Exercise brief: Repeat every line below exactly as it reads.

Supplied material:
=== Section Start ===

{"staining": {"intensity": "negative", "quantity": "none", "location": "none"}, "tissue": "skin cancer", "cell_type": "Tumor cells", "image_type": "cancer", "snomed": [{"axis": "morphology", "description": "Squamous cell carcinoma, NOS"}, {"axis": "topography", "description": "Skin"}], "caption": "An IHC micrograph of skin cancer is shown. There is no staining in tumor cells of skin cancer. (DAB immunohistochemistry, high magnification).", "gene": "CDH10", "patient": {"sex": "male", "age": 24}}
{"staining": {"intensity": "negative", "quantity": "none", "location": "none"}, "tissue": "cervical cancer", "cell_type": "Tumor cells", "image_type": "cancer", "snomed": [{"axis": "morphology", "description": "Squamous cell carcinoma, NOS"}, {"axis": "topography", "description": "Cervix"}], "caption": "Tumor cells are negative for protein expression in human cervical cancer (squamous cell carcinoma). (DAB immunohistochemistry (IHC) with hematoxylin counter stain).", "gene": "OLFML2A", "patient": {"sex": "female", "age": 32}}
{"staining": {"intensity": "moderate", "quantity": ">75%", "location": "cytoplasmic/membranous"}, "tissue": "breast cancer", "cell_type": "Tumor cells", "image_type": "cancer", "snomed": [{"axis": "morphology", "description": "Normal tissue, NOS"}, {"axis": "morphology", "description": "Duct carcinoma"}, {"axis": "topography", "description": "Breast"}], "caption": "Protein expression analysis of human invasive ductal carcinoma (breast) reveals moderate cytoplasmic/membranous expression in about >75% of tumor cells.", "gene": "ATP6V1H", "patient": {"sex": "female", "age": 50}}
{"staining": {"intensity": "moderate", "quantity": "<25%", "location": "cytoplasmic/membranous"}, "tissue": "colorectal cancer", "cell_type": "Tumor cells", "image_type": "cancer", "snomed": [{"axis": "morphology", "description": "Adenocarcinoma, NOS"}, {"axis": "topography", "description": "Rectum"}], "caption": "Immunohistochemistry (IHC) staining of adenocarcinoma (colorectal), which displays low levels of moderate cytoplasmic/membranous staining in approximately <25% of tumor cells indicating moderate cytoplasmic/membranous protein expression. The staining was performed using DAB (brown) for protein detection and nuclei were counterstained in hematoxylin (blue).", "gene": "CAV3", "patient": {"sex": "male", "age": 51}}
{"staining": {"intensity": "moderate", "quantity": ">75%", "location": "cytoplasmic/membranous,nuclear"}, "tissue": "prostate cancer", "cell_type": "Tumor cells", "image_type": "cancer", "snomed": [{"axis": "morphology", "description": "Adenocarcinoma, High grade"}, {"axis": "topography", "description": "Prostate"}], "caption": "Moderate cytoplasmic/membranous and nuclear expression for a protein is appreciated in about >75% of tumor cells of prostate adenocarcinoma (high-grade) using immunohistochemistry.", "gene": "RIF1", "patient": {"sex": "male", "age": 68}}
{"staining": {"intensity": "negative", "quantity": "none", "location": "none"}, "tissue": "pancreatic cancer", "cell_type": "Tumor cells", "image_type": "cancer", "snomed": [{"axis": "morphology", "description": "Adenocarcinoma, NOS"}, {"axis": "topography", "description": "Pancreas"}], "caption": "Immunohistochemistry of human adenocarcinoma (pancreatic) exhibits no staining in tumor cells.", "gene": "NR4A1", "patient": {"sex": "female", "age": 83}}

=== Section End ===

Task output:
{"staining": {"intensity": "negative", "quantity": "none", "location": "none"}, "tissue": "skin cancer", "cell_type": "Tumor cells", "image_type": "cancer", "snomed": [{"axis": "morphology", "description": "Squamous cell carcinoma, NOS"}, {"axis": "topography", "description": "Skin"}], "caption": "An IHC micrograph of skin cancer is shown. There is no staining in tumor cells of skin cancer. (DAB immunohistochemistry, high magnification).", "gene": "CDH10", "patient": {"sex": "male", "age": 24}}
{"staining": {"intensity": "negative", "quantity": "none", "location": "none"}, "tissue": "cervical cancer", "cell_type": "Tumor cells", "image_type": "cancer", "snomed": [{"axis": "morphology", "description": "Squamous cell carcinoma, NOS"}, {"axis": "topography", "description": "Cervix"}], "caption": "Tumor cells are negative for protein expression in human cervical cancer (squamous cell carcinoma). (DAB immunohistochemistry (IHC) with hematoxylin counter stain).", "gene": "OLFML2A", "patient": {"sex": "female", "age": 32}}
{"staining": {"intensity": "moderate", "quantity": ">75%", "location": "cytoplasmic/membranous"}, "tissue": "breast cancer", "cell_type": "Tumor cells", "image_type": "cancer", "snomed": [{"axis": "morphology", "description": "Normal tissue, NOS"}, {"axis": "morphology", "description": "Duct carcinoma"}, {"axis": "topography", "description": "Breast"}], "caption": "Protein expression analysis of human invasive ductal carcinoma (breast) reveals moderate cytoplasmic/membranous expression in about >75% of tumor cells.", "gene": "ATP6V1H", "patient": {"sex": "female", "age": 50}}
{"staining": {"intensity": "moderate", "quantity": "<25%", "location": "cytoplasmic/membranous"}, "tissue": "colorectal cancer", "cell_type": "Tumor cells", "image_type": "cancer", "snomed": [{"axis": "morphology", "description": "Adenocarcinoma, NOS"}, {"axis": "topography", "description": "Rectum"}], "caption": "Immunohistochemistry (IHC) staining of adenocarcinoma (colorectal), which displays low levels of moderate cytoplasmic/membranous staining in approximately <25% of tumor cells indicating moderate cytoplasmic/membranous protein expression. The staining was performed using DAB (brown) for protein detection and nuclei were counterstained in hematoxylin (blue).", "gene": "CAV3", "patient": {"sex": "male", "age": 51}}
{"staining": {"intensity": "moderate", "quantity": ">75%", "location": "cytoplasmic/membranous,nuclear"}, "tissue": "prostate cancer", "cell_type": "Tumor cells", "image_type": "cancer", "snomed": [{"axis": "morphology", "description": "Adenocarcinoma, High grade"}, {"axis": "topography", "description": "Prostate"}], "caption": "Moderate cytoplasmic/membranous and nuclear expression for a protein is appreciated in about >75% of tumor cells of prostate adenocarcinoma (high-grade) using immunohistochemistry.", "gene": "RIF1", "patient": {"sex": "male", "age": 68}}
{"staining": {"intensity": "negative", "quantity": "none", "location": "none"}, "tissue": "pancreatic cancer", "cell_type": "Tumor cells", "image_type": "cancer", "snomed": [{"axis": "morphology", "description": "Adenocarcinoma, NOS"}, {"axis": "topography", "description": "Pancreas"}], "caption": "Immunohistochemistry of human adenocarcinoma (pancreatic) exhibits no staining in tumor cells.", "gene": "NR4A1", "patient": {"sex": "female", "age": 83}}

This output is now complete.